Zucker zum Schleuderpreis: Bauern warnen vor massiven Folgen für heimische Produktion

Foto: dbn

Zucker zum Schleuderpreis: Bauern warnen vor massiven Folgen für heimische Produktion

Der zunehmende Preiskampf im Lebensmittelhandel setzt Österreichs Zuckerrübenbauern stark unter Druck. Besonders Angebote, bei denen Zucker als Lockware zu Preisen ab 0,99 Euro pro Kilo verkauft wird, gefährden laut Branchenvertretern die heimische Produktion. Was im Supermarkt als attraktives Schnäppchen erscheint, entscheidet am Hof häufig darüber, ob sich der Zuckerrübenanbau überhaupt noch lohnt.

„Wenn Zucker zur Lockware wird, steht die Produktion in Österreich auf dem Spiel“, warnt Bauernbund-Präsident Georg Strasser. Von den üblichen Regalpreisen zwischen 1,60 und 1,80 Euro pro Kilo kommen nur etwa 25 Cent bei den Landwirten an – ein Anteil, der angesichts steigender Produktionskosten kaum auszureichen scheint. Während der aktuelle Zuckerpreis rund 550 Euro pro Tonne beträgt, wäre laut Experten ein Preis von 750 Euro notwendig, um kostendeckend wirtschaften zu können.
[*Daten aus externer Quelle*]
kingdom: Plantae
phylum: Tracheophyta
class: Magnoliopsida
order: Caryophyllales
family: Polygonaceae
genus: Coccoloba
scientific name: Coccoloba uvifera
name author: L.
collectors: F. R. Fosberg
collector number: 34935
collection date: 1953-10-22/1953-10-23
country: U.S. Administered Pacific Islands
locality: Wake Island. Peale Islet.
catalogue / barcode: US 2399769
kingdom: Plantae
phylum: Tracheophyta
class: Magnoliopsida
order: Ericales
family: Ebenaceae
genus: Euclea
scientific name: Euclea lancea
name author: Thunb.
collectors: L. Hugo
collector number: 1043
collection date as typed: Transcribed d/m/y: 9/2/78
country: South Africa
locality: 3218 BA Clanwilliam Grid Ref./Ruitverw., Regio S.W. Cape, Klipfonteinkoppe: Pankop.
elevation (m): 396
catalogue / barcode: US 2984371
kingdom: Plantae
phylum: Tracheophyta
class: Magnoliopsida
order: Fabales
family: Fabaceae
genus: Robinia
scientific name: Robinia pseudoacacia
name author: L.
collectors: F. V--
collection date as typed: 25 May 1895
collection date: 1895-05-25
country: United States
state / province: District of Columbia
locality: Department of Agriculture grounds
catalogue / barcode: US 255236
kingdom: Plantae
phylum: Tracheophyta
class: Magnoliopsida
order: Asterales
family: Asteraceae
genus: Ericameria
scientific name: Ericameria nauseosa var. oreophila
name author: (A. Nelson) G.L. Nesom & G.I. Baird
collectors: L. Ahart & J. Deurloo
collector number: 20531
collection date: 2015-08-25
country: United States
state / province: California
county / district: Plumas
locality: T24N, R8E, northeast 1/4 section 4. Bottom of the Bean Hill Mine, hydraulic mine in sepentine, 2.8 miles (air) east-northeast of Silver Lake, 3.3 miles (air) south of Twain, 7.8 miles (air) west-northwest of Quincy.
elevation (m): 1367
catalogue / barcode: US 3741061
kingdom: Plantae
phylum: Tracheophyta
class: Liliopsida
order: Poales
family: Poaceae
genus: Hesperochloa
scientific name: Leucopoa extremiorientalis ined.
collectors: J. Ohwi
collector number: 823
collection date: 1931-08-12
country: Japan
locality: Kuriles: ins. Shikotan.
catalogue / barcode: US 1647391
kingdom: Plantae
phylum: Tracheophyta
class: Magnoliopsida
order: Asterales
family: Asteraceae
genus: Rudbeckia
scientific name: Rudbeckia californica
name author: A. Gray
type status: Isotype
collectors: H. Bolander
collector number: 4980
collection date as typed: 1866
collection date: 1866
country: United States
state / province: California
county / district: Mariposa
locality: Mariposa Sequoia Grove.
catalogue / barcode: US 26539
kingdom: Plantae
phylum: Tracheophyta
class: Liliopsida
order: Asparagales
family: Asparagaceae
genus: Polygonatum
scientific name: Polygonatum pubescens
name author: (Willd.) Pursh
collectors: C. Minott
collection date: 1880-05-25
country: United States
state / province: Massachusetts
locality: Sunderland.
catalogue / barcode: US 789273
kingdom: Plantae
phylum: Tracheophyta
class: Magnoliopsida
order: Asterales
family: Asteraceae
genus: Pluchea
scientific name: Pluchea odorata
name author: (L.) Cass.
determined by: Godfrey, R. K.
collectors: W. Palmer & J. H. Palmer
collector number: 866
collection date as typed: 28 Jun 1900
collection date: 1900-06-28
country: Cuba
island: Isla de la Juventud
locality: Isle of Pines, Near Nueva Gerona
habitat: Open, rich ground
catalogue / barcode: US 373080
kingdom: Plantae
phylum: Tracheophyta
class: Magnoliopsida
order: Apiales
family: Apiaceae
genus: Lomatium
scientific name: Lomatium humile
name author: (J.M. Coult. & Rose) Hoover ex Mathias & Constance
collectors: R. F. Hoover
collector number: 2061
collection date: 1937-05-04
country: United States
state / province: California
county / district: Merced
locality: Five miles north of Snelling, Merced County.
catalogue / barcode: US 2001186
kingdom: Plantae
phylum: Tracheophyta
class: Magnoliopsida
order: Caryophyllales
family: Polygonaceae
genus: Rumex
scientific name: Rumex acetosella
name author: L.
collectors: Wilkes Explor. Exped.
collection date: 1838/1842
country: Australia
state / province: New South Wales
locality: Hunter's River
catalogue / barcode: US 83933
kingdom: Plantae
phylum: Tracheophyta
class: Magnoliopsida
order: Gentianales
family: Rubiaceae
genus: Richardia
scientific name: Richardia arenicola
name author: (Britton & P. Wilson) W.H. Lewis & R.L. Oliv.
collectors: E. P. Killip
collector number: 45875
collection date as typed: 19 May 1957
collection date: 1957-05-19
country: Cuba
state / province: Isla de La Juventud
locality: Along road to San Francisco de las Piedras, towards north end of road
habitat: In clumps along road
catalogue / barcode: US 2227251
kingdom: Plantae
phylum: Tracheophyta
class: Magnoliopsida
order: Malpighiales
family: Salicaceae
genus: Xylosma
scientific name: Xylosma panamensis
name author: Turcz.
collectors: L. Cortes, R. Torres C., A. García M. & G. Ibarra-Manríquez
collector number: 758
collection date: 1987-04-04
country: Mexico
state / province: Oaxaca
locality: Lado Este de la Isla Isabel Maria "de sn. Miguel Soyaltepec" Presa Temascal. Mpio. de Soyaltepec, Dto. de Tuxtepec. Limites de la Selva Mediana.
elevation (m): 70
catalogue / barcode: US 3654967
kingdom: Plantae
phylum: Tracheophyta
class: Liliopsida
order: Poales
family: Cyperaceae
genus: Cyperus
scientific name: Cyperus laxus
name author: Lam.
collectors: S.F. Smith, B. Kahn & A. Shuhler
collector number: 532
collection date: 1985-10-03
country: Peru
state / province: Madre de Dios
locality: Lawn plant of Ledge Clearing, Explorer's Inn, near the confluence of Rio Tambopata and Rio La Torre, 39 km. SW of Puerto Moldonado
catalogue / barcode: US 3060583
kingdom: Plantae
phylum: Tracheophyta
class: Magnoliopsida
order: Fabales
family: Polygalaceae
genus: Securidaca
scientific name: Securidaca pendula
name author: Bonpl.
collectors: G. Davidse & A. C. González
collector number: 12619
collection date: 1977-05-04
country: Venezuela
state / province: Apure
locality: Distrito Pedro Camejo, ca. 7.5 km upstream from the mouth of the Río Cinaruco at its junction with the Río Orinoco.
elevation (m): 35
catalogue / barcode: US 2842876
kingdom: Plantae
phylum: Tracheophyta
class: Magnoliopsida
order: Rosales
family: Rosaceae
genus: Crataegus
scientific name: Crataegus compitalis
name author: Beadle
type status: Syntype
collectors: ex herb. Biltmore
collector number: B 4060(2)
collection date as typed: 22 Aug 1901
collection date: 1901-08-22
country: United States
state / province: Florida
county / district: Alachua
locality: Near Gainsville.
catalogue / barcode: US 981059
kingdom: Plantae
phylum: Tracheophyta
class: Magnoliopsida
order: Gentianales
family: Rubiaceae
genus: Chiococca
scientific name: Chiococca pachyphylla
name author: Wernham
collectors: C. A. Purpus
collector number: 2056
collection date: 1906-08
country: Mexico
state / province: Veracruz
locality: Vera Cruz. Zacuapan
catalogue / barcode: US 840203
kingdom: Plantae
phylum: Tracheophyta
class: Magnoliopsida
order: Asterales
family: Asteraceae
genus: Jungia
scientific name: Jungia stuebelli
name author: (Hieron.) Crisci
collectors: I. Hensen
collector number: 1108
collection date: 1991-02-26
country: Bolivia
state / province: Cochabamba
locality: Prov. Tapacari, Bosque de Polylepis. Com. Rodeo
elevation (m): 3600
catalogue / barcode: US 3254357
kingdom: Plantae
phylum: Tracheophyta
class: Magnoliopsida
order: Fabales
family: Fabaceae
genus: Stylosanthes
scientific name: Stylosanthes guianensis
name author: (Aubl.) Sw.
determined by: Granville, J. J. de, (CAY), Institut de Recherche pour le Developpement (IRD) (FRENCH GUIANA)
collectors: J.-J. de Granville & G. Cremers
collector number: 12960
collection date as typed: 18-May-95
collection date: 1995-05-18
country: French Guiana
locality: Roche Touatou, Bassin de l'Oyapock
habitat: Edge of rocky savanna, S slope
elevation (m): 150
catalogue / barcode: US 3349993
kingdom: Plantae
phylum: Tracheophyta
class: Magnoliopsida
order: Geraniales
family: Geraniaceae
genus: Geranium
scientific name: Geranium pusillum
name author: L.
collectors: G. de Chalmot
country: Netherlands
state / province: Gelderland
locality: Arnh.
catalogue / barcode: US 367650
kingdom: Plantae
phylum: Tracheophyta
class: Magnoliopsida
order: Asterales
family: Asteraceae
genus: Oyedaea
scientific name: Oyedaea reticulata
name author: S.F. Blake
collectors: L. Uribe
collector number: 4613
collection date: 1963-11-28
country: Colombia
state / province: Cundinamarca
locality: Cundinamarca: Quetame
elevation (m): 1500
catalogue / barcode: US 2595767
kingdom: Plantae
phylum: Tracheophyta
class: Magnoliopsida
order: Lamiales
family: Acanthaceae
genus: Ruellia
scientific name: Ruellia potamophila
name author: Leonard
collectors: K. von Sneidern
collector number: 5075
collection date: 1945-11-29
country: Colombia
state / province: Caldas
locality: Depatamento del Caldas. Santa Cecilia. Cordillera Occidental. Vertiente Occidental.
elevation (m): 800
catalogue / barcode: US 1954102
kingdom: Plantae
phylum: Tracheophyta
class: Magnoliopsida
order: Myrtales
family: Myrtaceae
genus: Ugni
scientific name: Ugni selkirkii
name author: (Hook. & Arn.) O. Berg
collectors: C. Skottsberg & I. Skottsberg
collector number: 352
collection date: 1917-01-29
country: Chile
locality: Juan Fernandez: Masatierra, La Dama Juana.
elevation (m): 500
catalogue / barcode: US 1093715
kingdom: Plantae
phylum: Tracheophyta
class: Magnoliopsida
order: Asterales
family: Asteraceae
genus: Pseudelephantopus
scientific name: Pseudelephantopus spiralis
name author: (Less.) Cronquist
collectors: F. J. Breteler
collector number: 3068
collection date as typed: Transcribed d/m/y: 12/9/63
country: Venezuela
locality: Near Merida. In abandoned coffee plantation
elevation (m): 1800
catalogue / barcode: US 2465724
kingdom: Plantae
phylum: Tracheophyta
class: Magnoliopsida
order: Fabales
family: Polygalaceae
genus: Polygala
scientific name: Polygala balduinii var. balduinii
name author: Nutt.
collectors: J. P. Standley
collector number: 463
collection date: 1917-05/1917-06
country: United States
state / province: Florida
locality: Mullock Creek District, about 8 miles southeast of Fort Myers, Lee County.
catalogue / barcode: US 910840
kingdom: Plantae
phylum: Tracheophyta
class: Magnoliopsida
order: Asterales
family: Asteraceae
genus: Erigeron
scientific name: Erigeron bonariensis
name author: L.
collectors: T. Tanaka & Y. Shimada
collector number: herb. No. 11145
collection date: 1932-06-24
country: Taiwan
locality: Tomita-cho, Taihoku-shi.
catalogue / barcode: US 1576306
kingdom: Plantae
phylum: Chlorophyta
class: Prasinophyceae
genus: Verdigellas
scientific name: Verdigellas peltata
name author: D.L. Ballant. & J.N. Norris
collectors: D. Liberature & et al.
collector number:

Auch strukturelle Veränderungen erschweren die Lage. Seit dem Ende der EU-Quotenregelung 2017 sind die Marktpreise gesunken, während der Druck durch Klimaextreme und Schädlingsprobleme gestiegen ist. Zahlreiche Maßnahmen wurden eingeleitet, dennoch spitze sich die Situation weiter zu. Der Importdruck sei ein zusätzlicher Belastungsfaktor: Durch Freihandelsabkommen und Zollreduktionen gelangen mehr Produkte aus Nicht-EU-Staaten auf den europäischen Markt, was den Wettbewerb weiter verschärft.

Die Auswirkungen sind bereits sichtbar. Seit 2017 wurden europaweit 20 Zuckerfabriken geschlossen; in Österreich ist ebenfalls ein Standort betroffen. Die Folge sind schrumpfende Anbauflächen und eine sinkende Planungssicherheit für die Landwirtschaft.

Strasser fordert daher ein klares Bekenntnis des Handels zu österreichischer Herkunft und Qualität: „Nur Wiener Zucker ist garantiert österreichischer Zucker. Wer nur auf den billigsten Preis schaut, bekommt oft Importware und verzichtet auf Transparenz.“ Mit einer breiten Kampagne will der Bauernbund darauf aufmerksam machen, dass faire Preise die Grundlage für die Weiterführung der heimischen Zuckerproduktion bilden.